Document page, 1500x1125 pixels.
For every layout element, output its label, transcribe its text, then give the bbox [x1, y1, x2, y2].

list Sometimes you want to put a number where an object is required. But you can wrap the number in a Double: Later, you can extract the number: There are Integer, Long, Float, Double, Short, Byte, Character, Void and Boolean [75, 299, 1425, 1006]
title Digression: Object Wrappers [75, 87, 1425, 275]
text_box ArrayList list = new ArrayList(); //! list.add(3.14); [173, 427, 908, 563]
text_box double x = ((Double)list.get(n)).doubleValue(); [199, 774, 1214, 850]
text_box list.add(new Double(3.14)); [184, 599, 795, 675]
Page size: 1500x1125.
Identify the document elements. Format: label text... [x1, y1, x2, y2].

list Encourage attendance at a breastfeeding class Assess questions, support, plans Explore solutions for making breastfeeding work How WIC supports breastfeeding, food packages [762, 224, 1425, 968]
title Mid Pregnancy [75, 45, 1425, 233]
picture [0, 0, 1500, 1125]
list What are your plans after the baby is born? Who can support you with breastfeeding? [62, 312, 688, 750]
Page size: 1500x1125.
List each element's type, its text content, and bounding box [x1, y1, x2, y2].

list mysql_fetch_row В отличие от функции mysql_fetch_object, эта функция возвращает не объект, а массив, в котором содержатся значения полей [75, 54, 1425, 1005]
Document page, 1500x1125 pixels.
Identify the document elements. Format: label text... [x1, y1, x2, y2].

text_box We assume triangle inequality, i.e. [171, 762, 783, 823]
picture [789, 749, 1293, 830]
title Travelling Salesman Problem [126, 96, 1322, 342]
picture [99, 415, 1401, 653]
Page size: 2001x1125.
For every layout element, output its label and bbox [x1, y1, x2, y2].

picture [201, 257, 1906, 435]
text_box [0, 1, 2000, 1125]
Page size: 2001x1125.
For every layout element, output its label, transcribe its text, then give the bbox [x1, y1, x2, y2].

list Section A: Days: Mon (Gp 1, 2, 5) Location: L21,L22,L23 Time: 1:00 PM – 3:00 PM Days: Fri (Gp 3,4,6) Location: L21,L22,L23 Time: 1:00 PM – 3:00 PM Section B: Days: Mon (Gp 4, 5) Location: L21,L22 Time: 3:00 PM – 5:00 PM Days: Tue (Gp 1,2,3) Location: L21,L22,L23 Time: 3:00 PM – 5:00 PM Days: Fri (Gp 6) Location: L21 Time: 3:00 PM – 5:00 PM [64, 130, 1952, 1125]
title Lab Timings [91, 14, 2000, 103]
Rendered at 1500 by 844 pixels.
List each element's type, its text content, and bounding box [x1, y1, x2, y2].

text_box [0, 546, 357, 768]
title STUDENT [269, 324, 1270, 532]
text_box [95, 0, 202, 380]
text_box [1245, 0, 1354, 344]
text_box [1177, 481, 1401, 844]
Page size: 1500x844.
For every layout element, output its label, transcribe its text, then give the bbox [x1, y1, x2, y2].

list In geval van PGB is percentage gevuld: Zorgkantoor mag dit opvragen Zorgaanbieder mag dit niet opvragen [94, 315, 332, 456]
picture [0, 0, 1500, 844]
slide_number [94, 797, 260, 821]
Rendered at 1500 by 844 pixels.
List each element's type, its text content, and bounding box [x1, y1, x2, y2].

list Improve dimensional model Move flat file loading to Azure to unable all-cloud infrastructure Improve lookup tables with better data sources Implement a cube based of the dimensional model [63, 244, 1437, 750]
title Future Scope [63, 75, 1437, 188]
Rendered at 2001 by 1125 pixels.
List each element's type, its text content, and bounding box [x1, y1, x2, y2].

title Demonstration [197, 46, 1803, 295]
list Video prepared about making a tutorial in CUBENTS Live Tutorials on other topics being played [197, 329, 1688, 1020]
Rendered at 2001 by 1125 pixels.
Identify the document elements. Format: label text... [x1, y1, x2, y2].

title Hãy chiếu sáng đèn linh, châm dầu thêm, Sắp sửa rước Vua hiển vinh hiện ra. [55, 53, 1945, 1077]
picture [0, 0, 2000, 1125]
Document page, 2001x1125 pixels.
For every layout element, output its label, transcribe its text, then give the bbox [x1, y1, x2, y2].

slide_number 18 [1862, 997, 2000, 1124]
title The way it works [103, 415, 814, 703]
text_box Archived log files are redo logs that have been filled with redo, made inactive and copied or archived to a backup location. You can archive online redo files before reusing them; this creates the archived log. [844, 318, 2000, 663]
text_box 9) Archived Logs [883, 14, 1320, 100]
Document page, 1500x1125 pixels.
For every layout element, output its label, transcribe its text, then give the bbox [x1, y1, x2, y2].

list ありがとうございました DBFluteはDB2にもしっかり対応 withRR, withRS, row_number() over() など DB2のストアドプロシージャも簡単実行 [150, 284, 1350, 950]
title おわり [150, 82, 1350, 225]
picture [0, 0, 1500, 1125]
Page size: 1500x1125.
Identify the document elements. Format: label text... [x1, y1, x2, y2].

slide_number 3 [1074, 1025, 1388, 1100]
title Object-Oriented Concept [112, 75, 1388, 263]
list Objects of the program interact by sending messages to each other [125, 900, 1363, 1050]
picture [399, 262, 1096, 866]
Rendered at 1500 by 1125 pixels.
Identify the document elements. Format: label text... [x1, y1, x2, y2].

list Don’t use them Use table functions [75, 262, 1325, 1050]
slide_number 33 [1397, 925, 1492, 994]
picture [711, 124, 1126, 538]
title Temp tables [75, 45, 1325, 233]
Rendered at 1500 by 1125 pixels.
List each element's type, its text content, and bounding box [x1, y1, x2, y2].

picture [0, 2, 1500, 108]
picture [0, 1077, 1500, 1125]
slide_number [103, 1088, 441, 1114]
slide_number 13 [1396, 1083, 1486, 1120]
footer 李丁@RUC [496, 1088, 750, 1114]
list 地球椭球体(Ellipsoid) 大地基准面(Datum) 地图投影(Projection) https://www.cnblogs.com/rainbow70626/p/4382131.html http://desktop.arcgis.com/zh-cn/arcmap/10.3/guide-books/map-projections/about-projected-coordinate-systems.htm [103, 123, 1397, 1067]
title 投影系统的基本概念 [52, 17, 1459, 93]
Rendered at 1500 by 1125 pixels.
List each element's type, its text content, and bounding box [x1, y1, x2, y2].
-- -- --
:: AIM OF THE TASK ::
Letter for letter, copy all of the entries above.

:: FINISHED TASK ::
Document page, 1500x1125 pixels.
For every layout element, output its label, transcribe its text, then give the bbox [x1, y1, x2, y2].

list Sometimes you want to put a number where an object is required. But you can wrap the number in a Double: Later, you can extract the number: There are Integer, Long, Float, Double, Short, Byte, Character, Void and Boolean [75, 299, 1425, 1006]
title Digression: Object Wrappers [75, 87, 1425, 275]
text_box ArrayList list = new ArrayList(); //! list.add(3.14); [173, 427, 908, 563]
text_box double x = ((Double)list.get(n)).doubleValue(); [199, 774, 1214, 850]
text_box list.add(new Double(3.14)); [184, 599, 795, 675]
Page size: 1500x1125.
Identify the document elements. Format: label text... [x1, y1, x2, y2].

list Encourage attendance at a breastfeeding class Assess questions, support, plans Explore solutions for making breastfeeding work How WIC supports breastfeeding, food packages [762, 224, 1425, 968]
title Mid Pregnancy [75, 45, 1425, 233]
picture [0, 0, 1500, 1125]
list What are your plans after the baby is born? Who can support you with breastfeeding? [62, 312, 688, 750]
Page size: 1500x1125.
List each element's type, its text content, and bounding box [x1, y1, x2, y2].

list mysql_fetch_row В отличие от функции mysql_fetch_object, эта функция возвращает не объект, а массив, в котором содержатся значения полей [75, 54, 1425, 1005]
Document page, 1500x1125 pixels.
Identify the document elements. Format: label text... [x1, y1, x2, y2].

text_box We assume triangle inequality, i.e. [171, 762, 783, 823]
picture [789, 749, 1293, 830]
title Travelling Salesman Problem [126, 96, 1322, 342]
picture [99, 415, 1401, 653]
Page size: 2001x1125.
For every layout element, output its label and bbox [x1, y1, x2, y2].

picture [201, 257, 1906, 435]
text_box [0, 1, 2000, 1125]
Page size: 2001x1125.
For every layout element, output its label, transcribe its text, then give the bbox [x1, y1, x2, y2].

list Section A: Days: Mon (Gp 1, 2, 5) Location: L21,L22,L23 Time: 1:00 PM – 3:00 PM Days: Fri (Gp 3,4,6) Location: L21,L22,L23 Time: 1:00 PM – 3:00 PM Section B: Days: Mon (Gp 4, 5) Location: L21,L22 Time: 3:00 PM – 5:00 PM Days: Tue (Gp 1,2,3) Location: L21,L22,L23 Time: 3:00 PM – 5:00 PM Days: Fri (Gp 6) Location: L21 Time: 3:00 PM – 5:00 PM [64, 130, 1952, 1125]
title Lab Timings [91, 14, 2000, 103]
Rendered at 1500 by 844 pixels.
List each element's type, its text content, and bounding box [x1, y1, x2, y2].

text_box [0, 546, 357, 768]
title STUDENT [269, 324, 1270, 532]
text_box [95, 0, 202, 380]
text_box [1245, 0, 1354, 344]
text_box [1177, 481, 1401, 844]
Page size: 1500x844.
For every layout element, output its label, transcribe its text, then give the bbox [x1, y1, x2, y2].

list In geval van PGB is percentage gevuld: Zorgkantoor mag dit opvragen Zorgaanbieder mag dit niet opvragen [94, 315, 332, 456]
picture [0, 0, 1500, 844]
slide_number [94, 797, 260, 821]
Rendered at 1500 by 844 pixels.
List each element's type, its text content, and bounding box [x1, y1, x2, y2].

list Improve dimensional model Move flat file loading to Azure to unable all-cloud infrastructure Improve lookup tables with better data sources Implement a cube based of the dimensional model [63, 244, 1437, 750]
title Future Scope [63, 75, 1437, 188]
Rendered at 2001 by 1125 pixels.
List each element's type, its text content, and bounding box [x1, y1, x2, y2].

title Demonstration [197, 46, 1803, 295]
list Video prepared about making a tutorial in CUBENTS Live Tutorials on other topics being played [197, 329, 1688, 1020]
Rendered at 2001 by 1125 pixels.
Identify the document elements. Format: label text... [x1, y1, x2, y2].

title Hãy chiếu sáng đèn linh, châm dầu thêm, Sắp sửa rước Vua hiển vinh hiện ra. [55, 53, 1945, 1077]
picture [0, 0, 2000, 1125]
Document page, 2001x1125 pixels.
For every layout element, output its label, transcribe its text, then give the bbox [x1, y1, x2, y2].

slide_number 18 [1862, 997, 2000, 1124]
title The way it works [103, 415, 814, 703]
text_box Archived log files are redo logs that have been filled with redo, made inactive and copied or archived to a backup location. You can archive online redo files before reusing them; this creates the archived log. [844, 318, 2000, 663]
text_box 9) Archived Logs [883, 14, 1320, 100]
Document page, 1500x1125 pixels.
For every layout element, output its label, transcribe its text, then give the bbox [x1, y1, x2, y2].

list ありがとうございました DBFluteはDB2にもしっかり対応 withRR, withRS, row_number() over() など DB2のストアドプロシージャも簡単実行 [150, 284, 1350, 950]
title おわり [150, 82, 1350, 225]
picture [0, 0, 1500, 1125]
Page size: 1500x1125.
Identify the document elements. Format: label text... [x1, y1, x2, y2].

slide_number 3 [1074, 1025, 1388, 1100]
title Object-Oriented Concept [112, 75, 1388, 263]
list Objects of the program interact by sending messages to each other [125, 900, 1363, 1050]
picture [399, 262, 1096, 866]
Rendered at 1500 by 1125 pixels.
Identify the document elements. Format: label text... [x1, y1, x2, y2].

list Don’t use them Use table functions [75, 262, 1325, 1050]
slide_number 33 [1397, 925, 1492, 994]
picture [711, 124, 1126, 538]
title Temp tables [75, 45, 1325, 233]
Rendered at 1500 by 1125 pixels.
List each element's type, its text content, and bounding box [x1, y1, x2, y2].

picture [0, 2, 1500, 108]
picture [0, 1077, 1500, 1125]
slide_number [103, 1088, 441, 1114]
slide_number 13 [1396, 1083, 1486, 1120]
footer 李丁@RUC [496, 1088, 750, 1114]
list 地球椭球体(Ellipsoid) 大地基准面(Datum) 地图投影(Projection) https://www.cnblogs.com/rainbow70626/p/4382131.html http://desktop.arcgis.com/zh-cn/arcmap/10.3/guide-books/map-projections/about-projected-coordinate-systems.htm [103, 123, 1397, 1067]
title 投影系统的基本概念 [52, 17, 1459, 93]
Rendered at 1500 by 1125 pixels.
List each element's type, its text content, and bounding box [x1, y1, x2, y2].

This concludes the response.